Un rêve, ce matin, comme un dégel soudain après une semaine entière pris dans les glaces, sans pouvoir écrire, ni presque penser. Je m’éveille tout réjoui par l’idée qui m’est venue dans le sommeil : Un train rendu invisible par des écrans LED qui le recouvrent entièrement et affichent l’image d’une caméra située sur l’autre face. Puisse ce projet fantasque être le signe que mon esprit se libère des obsessions moroses qui l’occupaient depuis dimanche dernier.
Un dimanche sinistre, baigné toute la journée dans un brouillard glacé, et marqué dès l’aube par le choc douloureux qui nous est asséné au réveil. Alertés par le bruit sinistre des tronçonneuses, nous découvrons sous nos fenêtres une équipe d’élagueurs, entreprenant l’assaut du magnifique acacia dont le feuillage, en été, nous cache le carrefour. Toute la matinée, incapables d’en détourner le regard, nous assistons à un spectacle morbide et glaçant : cet arbre splendide et en pleine santé est lentement démembré sous nos yeux, branche par branche. Quand, vers midi, les bourreaux se retirent enfin, il ne reste plus qu’une énorme souche, le cou d’un géant qu’on vient de trancher à vif. L’émotion est si forte qu’elle nous laisse muets jusqu’au soir, envahis l’un comme l’autre par un sentiment de deuil.

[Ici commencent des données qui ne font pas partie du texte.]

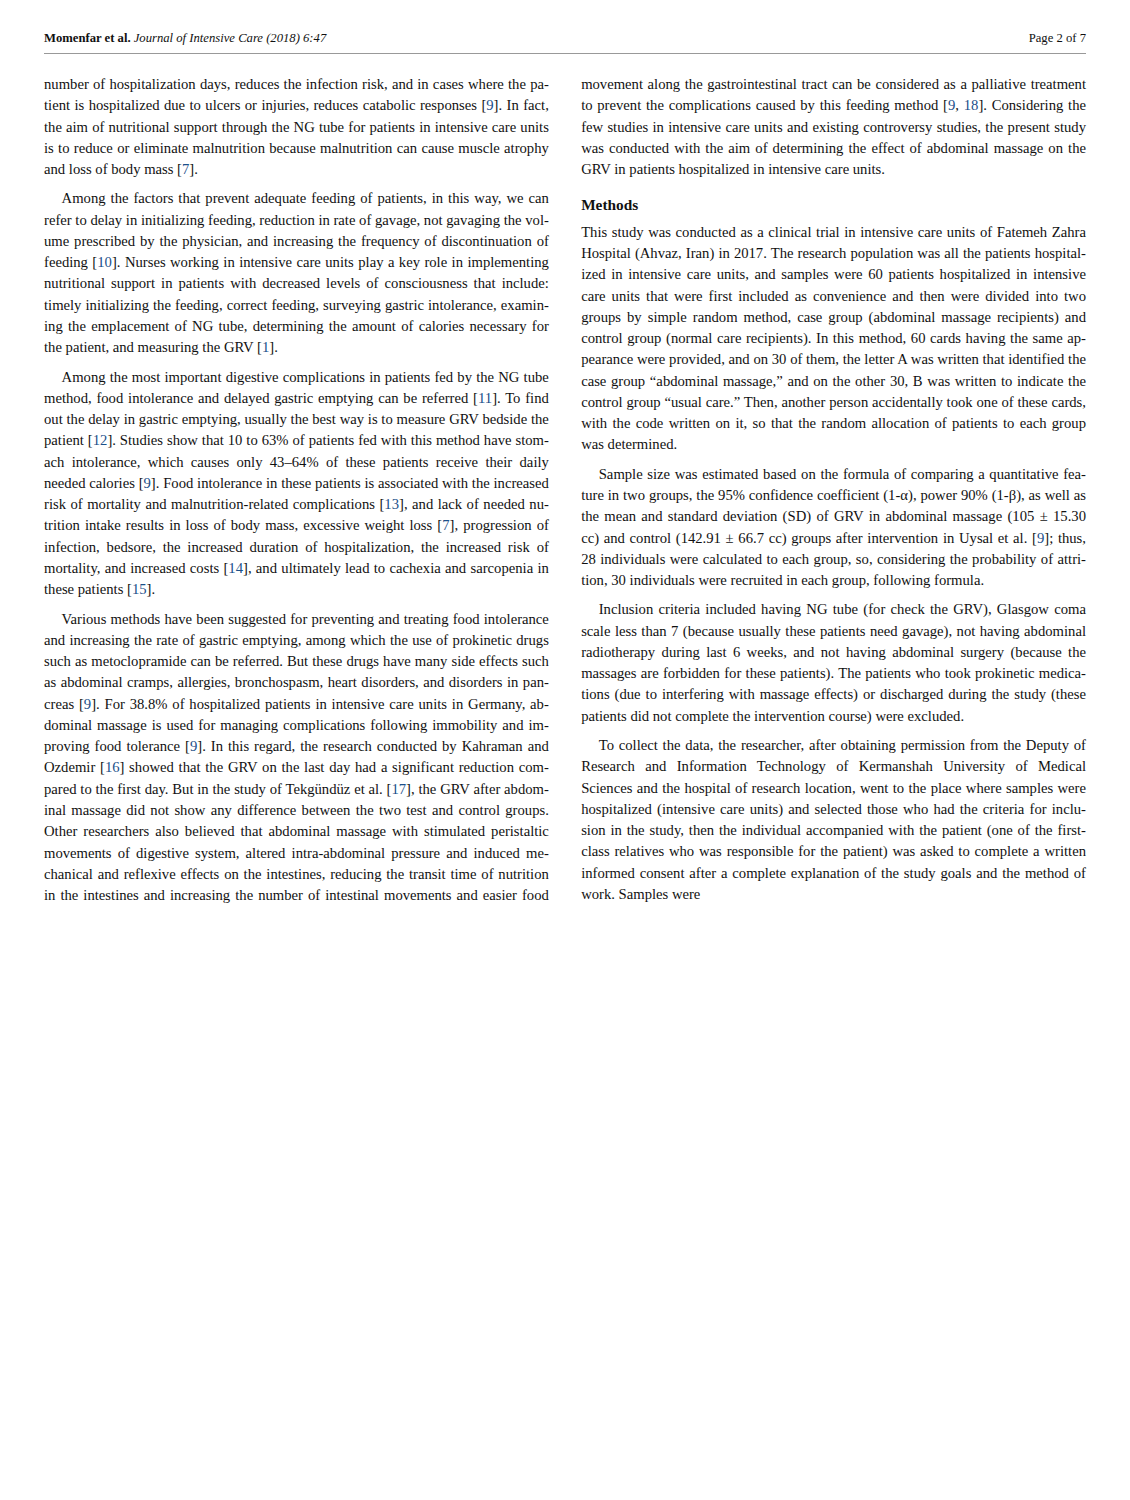Momenfar et al. Journal of Intensive Care (2018) 6:47
Page 2 of 7
number of hospitalization days, reduces the infection risk, and in cases where the patient is hospitalized due to ulcers or injuries, reduces catabolic responses [9]. In fact, the aim of nutritional support through the NG tube for patients in intensive care units is to reduce or eliminate malnutrition because malnutrition can cause muscle atrophy and loss of body mass [7].
Among the factors that prevent adequate feeding of patients, in this way, we can refer to delay in initializing feeding, reduction in rate of gavage, not gavaging the volume prescribed by the physician, and increasing the frequency of discontinuation of feeding [10]. Nurses working in intensive care units play a key role in implementing nutritional support in patients with decreased levels of consciousness that include: timely initializing the feeding, correct feeding, surveying gastric intolerance, examining the emplacement of NG tube, determining the amount of calories necessary for the patient, and measuring the GRV [1].
Among the most important digestive complications in patients fed by the NG tube method, food intolerance and delayed gastric emptying can be referred [11]. To find out the delay in gastric emptying, usually the best way is to measure GRV bedside the patient [12]. Studies show that 10 to 63% of patients fed with this method have stomach intolerance, which causes only 43–64% of these patients receive their daily needed calories [9]. Food intolerance in these patients is associated with the increased risk of mortality and malnutrition-related complications [13], and lack of needed nutrition intake results in loss of body mass, excessive weight loss [7], progression of infection, bedsore, the increased duration of hospitalization, the increased risk of mortality, and increased costs [14], and ultimately lead to cachexia and sarcopenia in these patients [15].
Various methods have been suggested for preventing and treating food intolerance and increasing the rate of gastric emptying, among which the use of prokinetic drugs such as metoclopramide can be referred. But these drugs have many side effects such as abdominal cramps, allergies, bronchospasm, heart disorders, and disorders in pancreas [9]. For 38.8% of hospitalized patients in intensive care units in Germany, abdominal massage is used for managing complications following immobility and improving food tolerance [9]. In this regard, the research conducted by Kahraman and Ozdemir [16] showed that the GRV on the last day had a significant reduction compared to the first day. But in the study of Tekgündüz et al. [17], the GRV after abdominal massage did not show any difference between the two test and control groups. Other researchers also believed that abdominal massage with stimulated peristaltic movements of digestive system, altered intra-abdominal pressure and induced mechanical and reflexive effects on the intestines, reducing the transit time of nutrition in the intestines and increasing the number of intestinal movements and easier food movement along the gastrointestinal tract can be considered as a palliative treatment to prevent the complications caused by this feeding method [9, 18]. Considering the few studies in intensive care units and existing controversy studies, the present study was conducted with the aim of determining the effect of abdominal massage on the GRV in patients hospitalized in intensive care units.
Methods
This study was conducted as a clinical trial in intensive care units of Fatemeh Zahra Hospital (Ahvaz, Iran) in 2017. The research population was all the patients hospitalized in intensive care units, and samples were 60 patients hospitalized in intensive care units that were first included as convenience and then were divided into two groups by simple random method, case group (abdominal massage recipients) and control group (normal care recipients). In this method, 60 cards having the same appearance were provided, and on 30 of them, the letter A was written that identified the case group “abdominal massage,” and on the other 30, B was written to indicate the control group “usual care.” Then, another person accidentally took one of these cards, with the code written on it, so that the random allocation of patients to each group was determined.
Sample size was estimated based on the formula of comparing a quantitative feature in two groups, the 95% confidence coefficient (1-α), power 90% (1-β), as well as the mean and standard deviation (SD) of GRV in abdominal massage (105 ± 15.30 cc) and control (142.91 ± 66.7 cc) groups after intervention in Uysal et al. [9]; thus, 28 individuals were calculated to each group, so, considering the probability of attrition, 30 individuals were recruited in each group, following formula.
Inclusion criteria included having NG tube (for check the GRV), Glasgow coma scale less than 7 (because usually these patients need gavage), not having abdominal radiotherapy during last 6 weeks, and not having abdominal surgery (because the massages are forbidden for these patients). The patients who took prokinetic medications (due to interfering with massage effects) or discharged during the study (these patients did not complete the intervention course) were excluded.
To collect the data, the researcher, after obtaining permission from the Deputy of Research and Information Technology of Kermanshah University of Medical Sciences and the hospital of research location, went to the place where samples were hospitalized (intensive care units) and selected those who had the criteria for inclusion in the study, then the individual accompanied with the patient (one of the first-class relatives who was responsible for the patient) was asked to complete a written informed consent after a complete explanation of the study goals and the method of work. Samples were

Le malaise est si profond que, sans exclure l’effet d’une sensiblerie accrue par l’âge, on peut en voir une explication dans sa résonance avec les innombrables sources d’inquiétude qui nous abreuvent : les guerres, les tempêtes, les menaces d’un retour du fascisme et de l’obscurantisme. Tout concourt à nous faire redouter à tout instant de basculer dans le drame. Le livre de Naomi Klein n’est pas de nature à nous rassurer. Même si, sur les raisons profondes du basculement américain dans le trumpisme, elle rejoint l’analyse du MondeDiplo, en dénonçant le trahison des Démocrates et leur abandon de toute préoccupation sociale, le récit détaillé qu’elle en fait semble exclure tout espoir d’un possible retour à la raison, et à la morale. On découvre en particulier dans ce récit que l’épisode du COVID a donné lieu aux Etats-Unis à des délires collectifs sans commune mesure avec ceux que nous avons connus, et à quel point les théories complotistes ont envahi le débat public. Les réseaux sociaux, qui en sont désormais le théâtre principal, sont devenus un véritable monde alternatif, ce fameux Double qui lui inspire le titre du livre, et qui n’est pas sans rappeler le monde de la novlangue imaginé par Orwell dans 1984. On sort de cette lecture accablé par la découverte de ce nouveau péril, qui sans nul doute va nous atteindre bientôt. Comme souvent, je suis frappé par l’aveuglement des médias traditionnels, pour qui les réseaux sociaux sont devenus une source inépuisable d’anecdotes, quand ils devraient plutôt en faire un objet d’enquête, tant leur absence de régulation fait courir de dangers à la démocratie. Davantage sans doute que les progrès de l’Intelligence Artificielle, objet d’alertes incessantes sur le thème "les robots vont prendre la main sur leurs créateurs". Fantasme idéal pour la presse people, au, même titre que naguère les OVNIs, plus facile à traiter que les effets délétères de Facebook et d’Instagram. A noter au passage les progrès incessants de ChatGPT, dont j’ai fait une nouvelle fois l’expérience en l’interrogeant sur moi : il a répondu par un résumé biographique plutôt flatteur, mais factuellement exact, dont l’une des sources, relative à l’internet, est une vidéo, sur le site web90.Toute flatterie est bonne à prendre.